He made the comments after a vehicle from Premier Senzo Mchunu’s security detail was involved in a crash, which claimed the lives of two people on the N2 on Friday.

After the collision, there have been calls by the DA for a complete ban on the use of “blue lights”, or for stringent regulation of their use.

“If there is any complaint on their use, it can be forwarded to us and we will investigate if any law has been infringed in the use of blue lights,” Mchunu said.

He said blue lights were allowed in terms of law and that there were categories given to authorities.

“It is in national legislation. I don’t know how I as the MEC can oppose national legislation.”

“They are legislated,” Mchunu said when ruling out a ban on blue lights.

He said an investigation into the crash had been instituted, which he and the premier called for.

Mchunu said he was waiting for a report, expected later this week.

“In the circumstances I do not have a report, I can’t talk to the specifics except to say we sympathise with the families affected.”

He said the premier had, at the weekend, visited the families of the deceased and one of the injured people as part of his duty as the head of provincial government.

The province of the Western Cape had passed legislation in November 2014 to bolster the ban on unnecessary blue-light brigades and regulations have since been published.

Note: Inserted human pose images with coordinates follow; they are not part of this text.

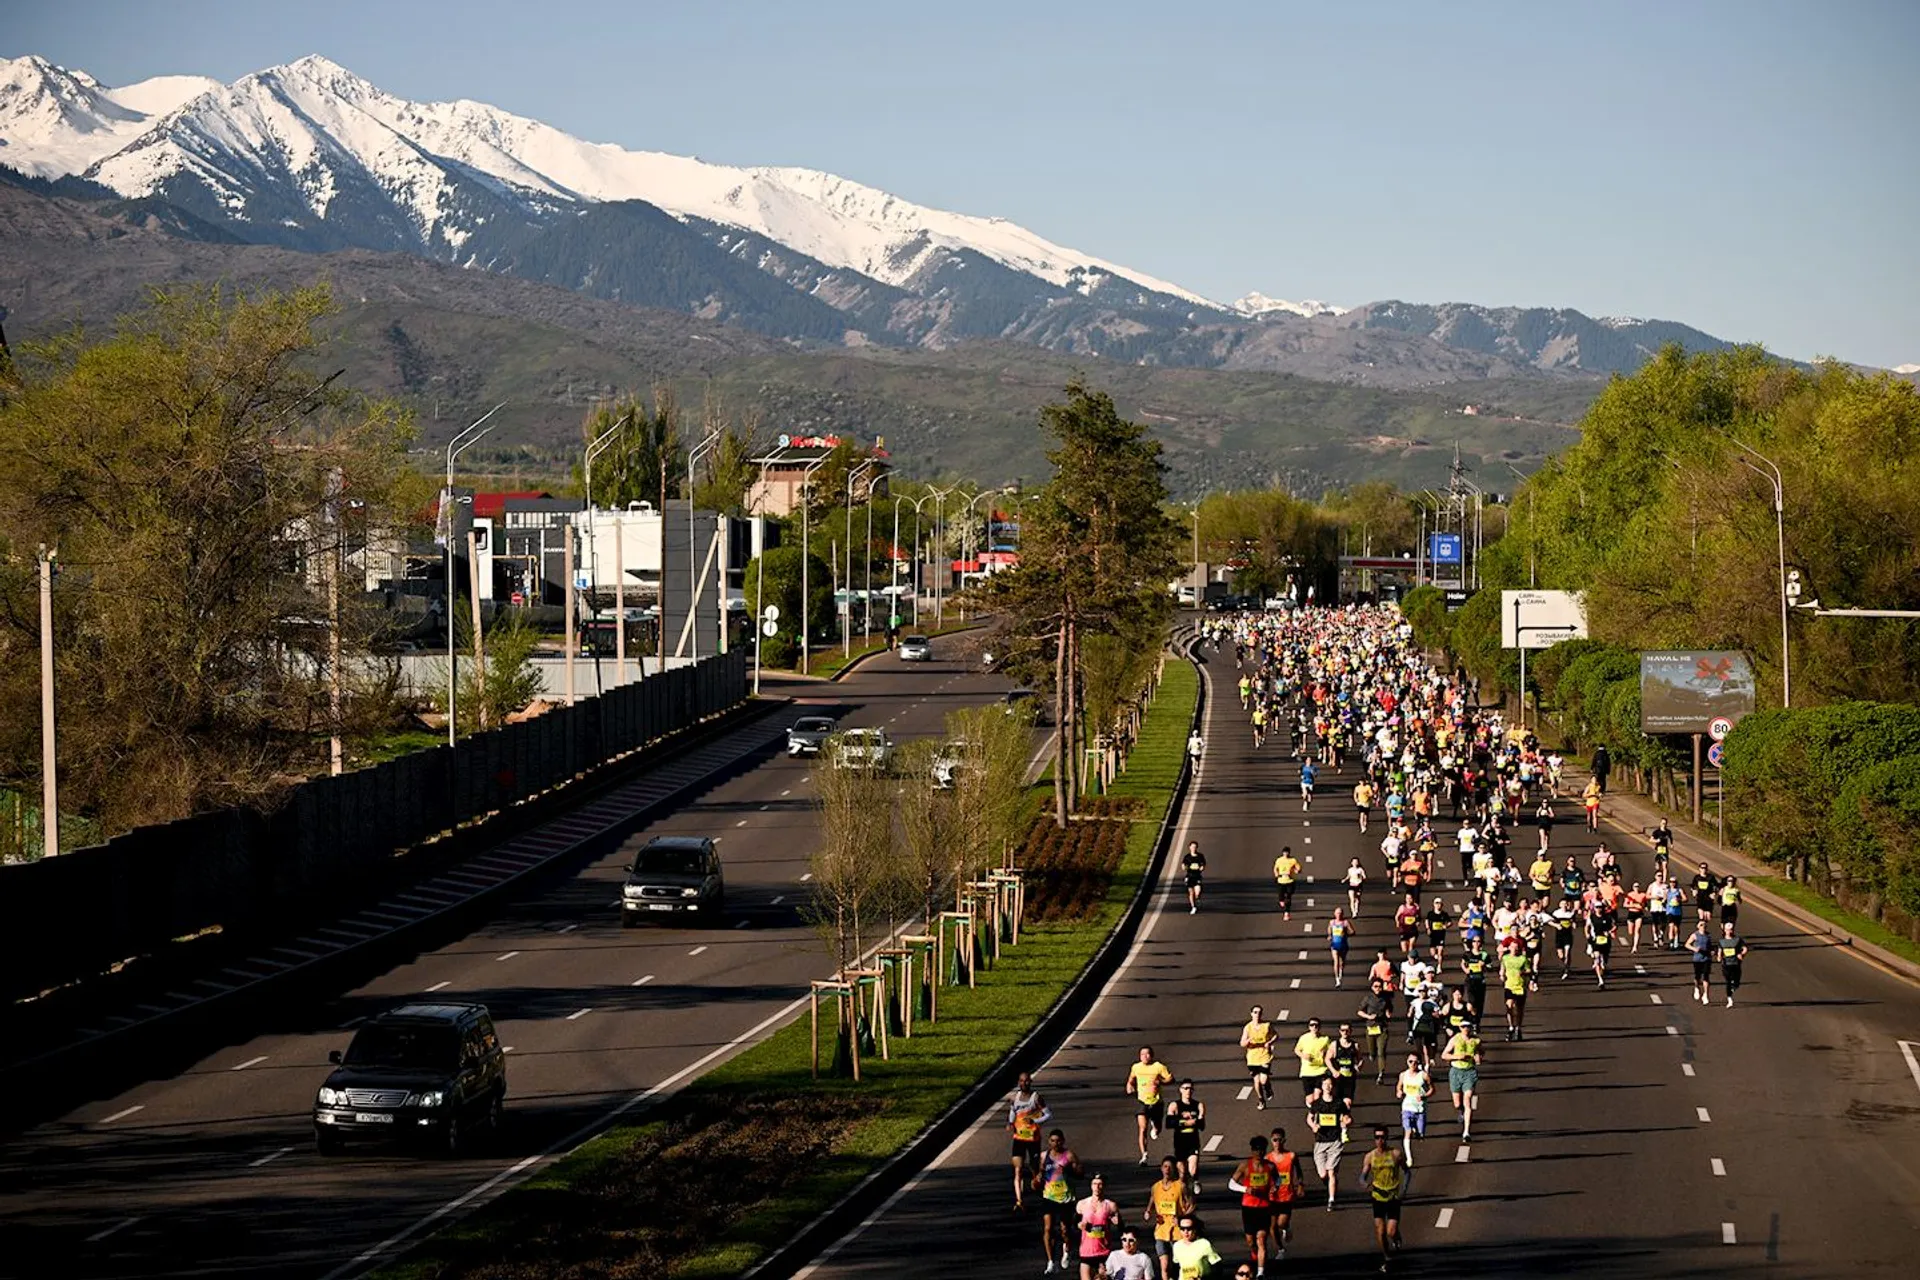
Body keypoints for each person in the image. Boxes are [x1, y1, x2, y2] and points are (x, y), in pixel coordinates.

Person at [1360, 1126, 1410, 1272]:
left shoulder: (1395, 1154)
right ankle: (1387, 1258)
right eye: (1377, 1137)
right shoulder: (1370, 1156)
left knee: (1391, 1231)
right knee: (1380, 1231)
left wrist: (1404, 1190)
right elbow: (1363, 1175)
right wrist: (1364, 1183)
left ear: (1386, 1138)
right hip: (1378, 1197)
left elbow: (1407, 1172)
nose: (1380, 1140)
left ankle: (1396, 1237)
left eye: (1382, 1137)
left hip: (1393, 1197)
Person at [1227, 1135, 1277, 1276]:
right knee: (1251, 1241)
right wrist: (1245, 1189)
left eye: (1261, 1150)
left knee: (1261, 1239)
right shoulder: (1245, 1166)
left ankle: (1260, 1272)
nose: (1259, 1153)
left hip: (1264, 1207)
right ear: (1252, 1150)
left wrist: (1275, 1188)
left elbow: (1277, 1180)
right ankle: (1253, 1251)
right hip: (1249, 1207)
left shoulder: (1270, 1166)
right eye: (1256, 1149)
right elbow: (1231, 1184)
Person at [1036, 1129, 1084, 1272]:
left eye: (1058, 1141)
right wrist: (1038, 1179)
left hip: (1065, 1198)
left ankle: (1067, 1250)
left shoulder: (1069, 1156)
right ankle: (1050, 1261)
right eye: (1052, 1141)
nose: (1055, 1143)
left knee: (1065, 1230)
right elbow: (1040, 1173)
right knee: (1048, 1229)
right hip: (1049, 1197)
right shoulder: (1044, 1156)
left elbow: (1081, 1174)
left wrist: (1070, 1170)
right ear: (1048, 1142)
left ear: (1062, 1141)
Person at [1008, 1069, 1054, 1209]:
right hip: (1019, 1138)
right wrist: (1010, 1123)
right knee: (1018, 1168)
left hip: (1033, 1139)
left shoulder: (1036, 1098)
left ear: (1030, 1082)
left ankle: (1040, 1187)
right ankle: (1019, 1200)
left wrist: (1035, 1122)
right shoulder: (1014, 1098)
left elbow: (1048, 1114)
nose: (1024, 1083)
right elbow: (1012, 1112)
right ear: (1018, 1082)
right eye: (1021, 1081)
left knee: (1035, 1168)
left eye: (1027, 1080)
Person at [1144, 1157, 1194, 1280]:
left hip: (1178, 1232)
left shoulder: (1180, 1186)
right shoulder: (1155, 1187)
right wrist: (1148, 1212)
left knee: (1179, 1265)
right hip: (1160, 1231)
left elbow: (1192, 1205)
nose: (1167, 1169)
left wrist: (1182, 1219)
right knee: (1164, 1266)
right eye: (1165, 1166)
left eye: (1170, 1167)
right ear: (1161, 1168)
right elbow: (1152, 1200)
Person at [1127, 1047, 1175, 1164]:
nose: (1144, 1056)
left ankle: (1155, 1126)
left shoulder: (1158, 1067)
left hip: (1156, 1102)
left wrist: (1161, 1082)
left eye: (1147, 1054)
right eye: (1142, 1054)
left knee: (1158, 1127)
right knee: (1142, 1128)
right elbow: (1131, 1079)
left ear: (1152, 1056)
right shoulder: (1136, 1067)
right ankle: (1144, 1155)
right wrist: (1129, 1085)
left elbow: (1171, 1079)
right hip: (1141, 1101)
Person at [1264, 1127, 1305, 1262]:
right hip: (1272, 1197)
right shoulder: (1267, 1158)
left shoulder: (1291, 1156)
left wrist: (1300, 1185)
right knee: (1272, 1226)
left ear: (1284, 1140)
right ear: (1271, 1141)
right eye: (1274, 1140)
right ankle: (1280, 1249)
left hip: (1286, 1195)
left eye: (1279, 1140)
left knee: (1281, 1223)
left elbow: (1299, 1172)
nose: (1277, 1143)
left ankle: (1286, 1228)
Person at [1307, 1077, 1346, 1210]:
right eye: (1325, 1084)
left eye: (1330, 1084)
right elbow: (1309, 1118)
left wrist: (1345, 1122)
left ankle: (1331, 1200)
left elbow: (1348, 1117)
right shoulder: (1317, 1104)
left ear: (1332, 1087)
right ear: (1322, 1087)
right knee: (1323, 1174)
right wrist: (1313, 1126)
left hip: (1335, 1141)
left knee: (1331, 1172)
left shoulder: (1339, 1103)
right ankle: (1330, 1184)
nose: (1328, 1087)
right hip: (1320, 1142)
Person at [1440, 1020, 1481, 1142]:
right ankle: (1461, 1111)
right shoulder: (1454, 1039)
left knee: (1467, 1099)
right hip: (1456, 1071)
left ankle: (1466, 1132)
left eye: (1468, 1026)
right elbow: (1444, 1055)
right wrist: (1457, 1057)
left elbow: (1480, 1052)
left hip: (1469, 1072)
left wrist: (1478, 1057)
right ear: (1460, 1027)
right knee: (1457, 1103)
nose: (1466, 1029)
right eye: (1463, 1026)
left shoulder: (1476, 1040)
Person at [1166, 1079, 1208, 1190]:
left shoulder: (1198, 1105)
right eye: (1185, 1088)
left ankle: (1195, 1180)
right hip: (1180, 1142)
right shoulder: (1174, 1105)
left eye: (1190, 1088)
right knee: (1182, 1173)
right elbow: (1169, 1123)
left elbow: (1202, 1126)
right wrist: (1185, 1122)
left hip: (1193, 1141)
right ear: (1180, 1090)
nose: (1188, 1091)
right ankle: (1185, 1196)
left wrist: (1199, 1119)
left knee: (1192, 1169)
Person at [1396, 1053, 1430, 1166]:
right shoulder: (1403, 1075)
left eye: (1415, 1062)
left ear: (1419, 1063)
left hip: (1420, 1109)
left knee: (1421, 1135)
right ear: (1407, 1062)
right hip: (1407, 1107)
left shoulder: (1423, 1076)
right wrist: (1399, 1092)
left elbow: (1432, 1089)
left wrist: (1424, 1096)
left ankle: (1417, 1130)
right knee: (1407, 1132)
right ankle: (1409, 1158)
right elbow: (1399, 1086)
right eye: (1410, 1061)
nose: (1413, 1064)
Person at [1241, 1008, 1277, 1111]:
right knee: (1256, 1081)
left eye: (1259, 1012)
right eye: (1255, 1012)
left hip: (1265, 1056)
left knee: (1263, 1079)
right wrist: (1248, 1041)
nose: (1257, 1014)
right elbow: (1242, 1043)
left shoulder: (1266, 1025)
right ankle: (1261, 1099)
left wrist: (1269, 1042)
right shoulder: (1248, 1028)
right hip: (1252, 1058)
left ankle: (1267, 1088)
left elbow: (1275, 1035)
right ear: (1251, 1014)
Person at [1358, 978, 1392, 1082]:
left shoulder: (1386, 998)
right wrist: (1368, 1017)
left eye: (1379, 986)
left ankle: (1381, 1074)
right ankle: (1372, 1054)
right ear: (1372, 987)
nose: (1378, 989)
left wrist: (1388, 1013)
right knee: (1372, 1051)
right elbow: (1359, 1011)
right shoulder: (1368, 998)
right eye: (1375, 986)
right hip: (1371, 1027)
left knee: (1381, 1052)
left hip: (1382, 1028)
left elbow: (1389, 1008)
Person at [1294, 1017, 1332, 1099]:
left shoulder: (1325, 1039)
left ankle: (1317, 1111)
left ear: (1319, 1026)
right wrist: (1303, 1056)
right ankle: (1312, 1107)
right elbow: (1297, 1050)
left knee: (1317, 1096)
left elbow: (1331, 1052)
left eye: (1316, 1025)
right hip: (1307, 1071)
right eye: (1312, 1025)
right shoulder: (1304, 1038)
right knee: (1310, 1099)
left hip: (1320, 1070)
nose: (1314, 1027)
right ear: (1309, 1027)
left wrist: (1325, 1054)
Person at [1500, 938, 1530, 1041]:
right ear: (1509, 948)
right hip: (1509, 985)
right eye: (1512, 947)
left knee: (1519, 1009)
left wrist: (1524, 973)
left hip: (1520, 986)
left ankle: (1518, 1028)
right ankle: (1511, 1027)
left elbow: (1528, 970)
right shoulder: (1505, 958)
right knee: (1509, 1006)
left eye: (1516, 947)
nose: (1514, 949)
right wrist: (1502, 976)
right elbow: (1502, 970)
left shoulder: (1523, 959)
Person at [1719, 921, 1749, 1007]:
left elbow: (1745, 948)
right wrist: (1719, 957)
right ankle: (1729, 999)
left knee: (1736, 982)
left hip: (1736, 963)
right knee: (1728, 981)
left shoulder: (1737, 940)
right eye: (1727, 930)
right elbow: (1720, 950)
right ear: (1724, 930)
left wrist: (1742, 954)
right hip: (1726, 964)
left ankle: (1734, 987)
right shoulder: (1721, 941)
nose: (1729, 931)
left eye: (1731, 930)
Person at [1687, 919, 1714, 1004]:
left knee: (1706, 976)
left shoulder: (1708, 936)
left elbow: (1711, 946)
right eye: (1701, 925)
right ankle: (1696, 988)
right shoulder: (1695, 935)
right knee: (1697, 977)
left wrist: (1712, 951)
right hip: (1697, 959)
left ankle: (1706, 994)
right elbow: (1687, 944)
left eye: (1705, 925)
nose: (1703, 927)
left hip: (1707, 958)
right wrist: (1694, 949)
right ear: (1698, 926)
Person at [1273, 847, 1302, 921]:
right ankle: (1281, 900)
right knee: (1281, 897)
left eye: (1287, 852)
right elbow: (1275, 868)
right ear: (1283, 853)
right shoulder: (1279, 860)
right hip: (1281, 880)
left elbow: (1298, 868)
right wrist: (1276, 874)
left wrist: (1297, 870)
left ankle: (1286, 913)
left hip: (1290, 880)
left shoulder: (1293, 860)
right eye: (1284, 852)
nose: (1286, 854)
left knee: (1288, 897)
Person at [1327, 908, 1354, 986]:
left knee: (1342, 962)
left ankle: (1341, 973)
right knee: (1336, 962)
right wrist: (1329, 935)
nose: (1339, 914)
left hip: (1343, 945)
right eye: (1337, 913)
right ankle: (1337, 979)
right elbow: (1329, 929)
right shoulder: (1332, 922)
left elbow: (1352, 932)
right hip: (1334, 945)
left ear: (1343, 914)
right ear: (1334, 914)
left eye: (1340, 913)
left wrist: (1346, 934)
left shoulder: (1345, 922)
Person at [1184, 841, 1207, 915]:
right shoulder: (1187, 857)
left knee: (1197, 892)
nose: (1193, 848)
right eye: (1192, 847)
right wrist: (1184, 867)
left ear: (1197, 848)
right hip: (1189, 876)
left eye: (1195, 847)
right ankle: (1193, 907)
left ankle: (1197, 897)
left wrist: (1201, 868)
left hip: (1197, 876)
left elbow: (1203, 864)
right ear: (1189, 847)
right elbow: (1183, 864)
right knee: (1191, 893)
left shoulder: (1200, 856)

According to the Daily News’s sister title the Cape Argus, the regulations warn that “a person may not operate or instruct any other person to operate “an intermittently flashing blue light” emitted from a lamp fitted to that motor vehicle; or a siren fitted to that motor vehicle”, on vehicles carrying office-bearers, or vehicles in their convoy.

According to regulations, blue lights and sirens can only be used “if there is an imminent identified threat regarding the safety or life of the office-bearer, or a threat of damage to the property of the office-bearer”.